NEW YORK - Benchmark U.S. Treasury yields fell to five-week lows on Wednesday and inversions in key parts of the yield curve deepened ahead of the Federal Reserve's release of minutes from its June 14-15 meeting.

The U.S. central bank hiked rates by 75 basis points last month, its largest interest rate increase in more than a quarter of a century, following data that showed inflation rising faster than expected.

Yields soared in the run-up to the meeting as investors prepared for an aggressive rate hike, before dropping sharply as markets adjusted for the prospect of an economic downturn as a result of the Fed’s monetary tightening.

“The macro narrative has shifted from inflation to growth and it’s very topical that there’s the risk of a recession in the next 12 months,” said Ian Lyngen, head of U.S. rates strategy at BMO Capital Markets in New York.

Investors will be looking for clues on the size of further rate hikes and what might make the Fed pare back its hawkish policy. That said, a sharp drop in oil and commodity prices since the meeting have likely made any insights in the minutes out of date, said Lyngen, noting that “two weeks in a market like this can be a lifetime.”

Investors have pared back expectations on how high the U.S. central bank will raise its benchmark rate as concerns about an economic downturn increase.
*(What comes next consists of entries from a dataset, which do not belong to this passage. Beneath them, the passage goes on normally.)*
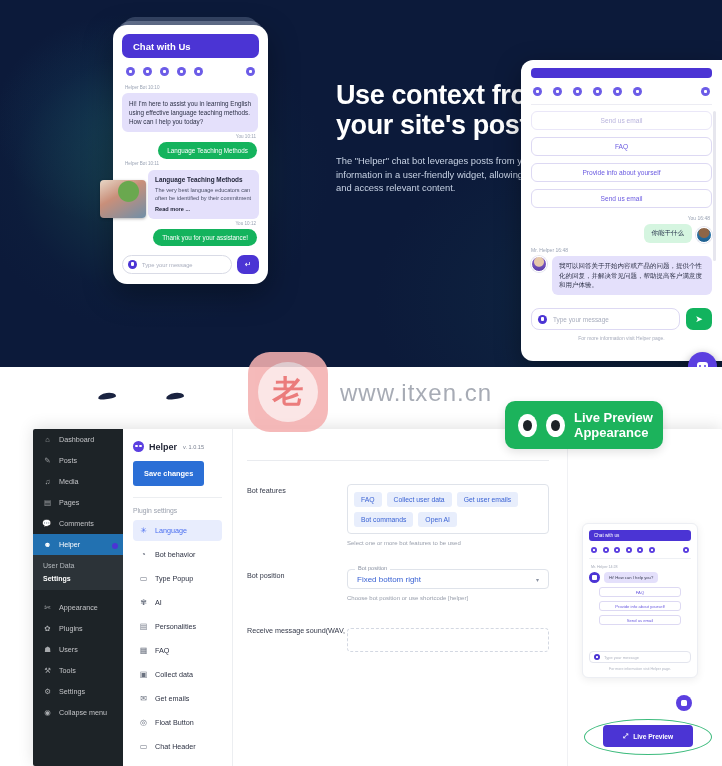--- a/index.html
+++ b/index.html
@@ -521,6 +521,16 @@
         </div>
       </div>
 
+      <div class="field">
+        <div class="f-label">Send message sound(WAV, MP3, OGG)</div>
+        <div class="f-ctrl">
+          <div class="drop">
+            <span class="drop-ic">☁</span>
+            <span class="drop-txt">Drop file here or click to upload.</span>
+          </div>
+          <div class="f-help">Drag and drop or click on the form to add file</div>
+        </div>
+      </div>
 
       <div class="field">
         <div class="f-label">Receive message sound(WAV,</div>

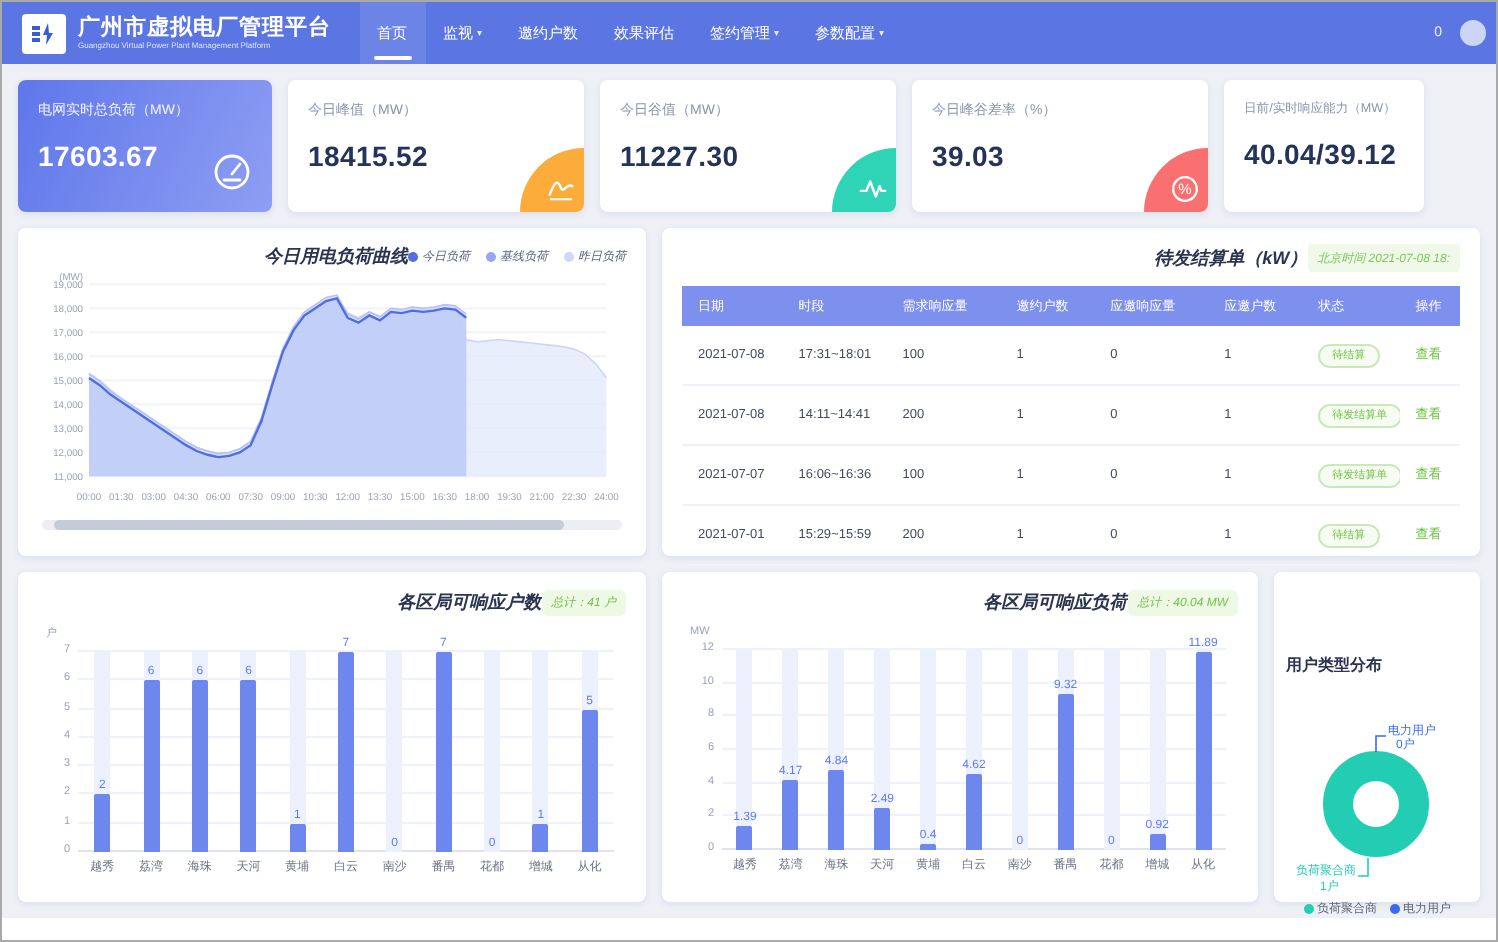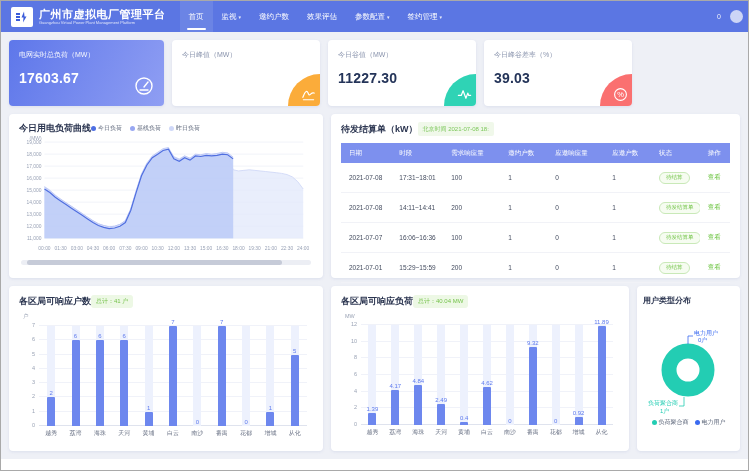--- a/index.html
+++ b/index.html
@@ -115,11 +115,11 @@
           <span>效果评估</span>
         </div>
         <div class="nav-item">
+          <span>签约管理</span>
+          <span class="caret">▾</span>
+        </div>
+        <div class="nav-item">
           <span>参数配置</span>
-          <span class="caret">▾</span>
-        </div>
-        <div class="nav-item">
-          <span>签约管理</span>
           <span class="caret">▾</span>
         </div>
       </nav>

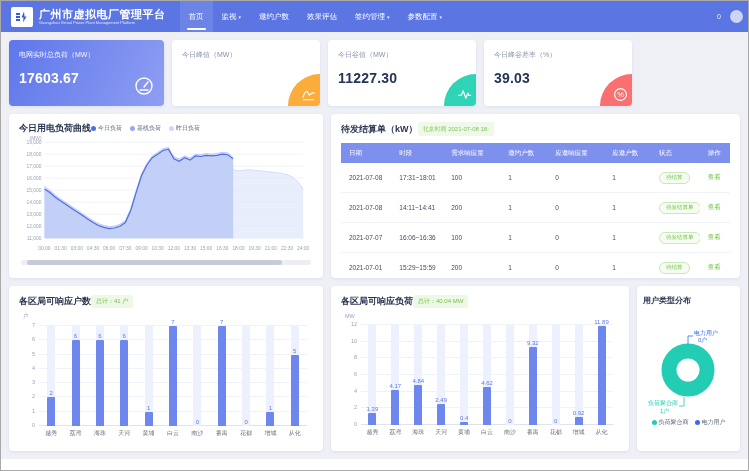--- a/index.html
+++ b/index.html
@@ -29,7 +29,7 @@
   
   .kpi-row{display:flex;gap:8px;margin-bottom:8px;}
   .kpi-card{background:#fff;border-radius:4px;position:relative;height:66px;padding:10px;box-sizing:border-box;overflow:hidden;box-shadow:0 1px 3px rgba(60,80,160,.10);}
-  .k1{width:155px;}.k2,.k3,.k4{width:148px;}.k5{width:100px;}
+  .k1{width:127px;}.k2,.k3,.k4{width:148px;}.k5{width:100px;}
   .kpi-label{font-size:7px;color:#8a94ad;margin-bottom:10px;white-space:nowrap;}
   .k5 .kpi-label{font-size:6.3px;}
   .kpi-value{font-size:14px;font-weight:bold;color:#243459;letter-spacing:.2px;}

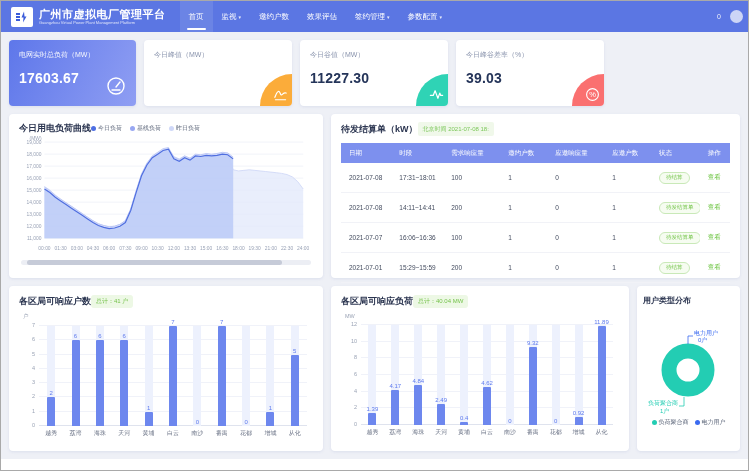--- a/index.html
+++ b/index.html
@@ -145,6 +145,7 @@
       </div>
       <div class="kpi-card k2">
         <div class="kpi-label">今日峰值（MW）</div>
+        <div class="kpi-value">18415.52</div>
         <span class="kpi-corner" style="background:#fbac3a">
           <svg viewBox="0 0 16 16" width="15" height="15">
             <path d="M2 11 C5 3 6.5 3.5 8 7.5 C9.2 10.8 11 4.5 14 6.5" fill="none" stroke="#fff" stroke-width="1.3" stroke-linecap="round"></path>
Fed funds futures traders are pricing for the Fed’s benchmark rate to peak at 3.25% in February, down from expectations before the June meeting that it would increase to around 4% by May. It is currently 1.58%. The two-year, 10-year part of the Treasury yield curve reached minus 4 basis points, after inverting on Tuesday for the first time in three weeks, a move that is seen as a reliable indicator that a recession will follow in one-to-two years.

The two-year, five-year part of the curve also reached minus 3 basis points, after inverting on Tuesday for the first time since Feb. 2020. Benchmark 10-year yields were last at 2.769%, the lowest since May 27. They have fallen from 3.498% on June 14, the highest since April 2011. The 10-year yields have closed a gap from late May, when yields began to spike. A drop below the 2.70% area, just below May’s low of 2.706%, could open the door to further declines to the 2.50% area, Lyngen said.

Two-year Treasury yields were at 2.792% and are down from 3.456% on June 14, which was the highest since November 2007. Inflation expectations also dropped, with breakeven rates on five-year Treasury Inflation-Protected Securities (TIPS), a measure of expected annual inflation for the next five years, last at 2.49%, the lowest since Nov. 2021.

 The next major U.S. economic release will be Friday’s jobs report for June. Economists polled by Reuters expect employers to have added 268,000 jobs during the month.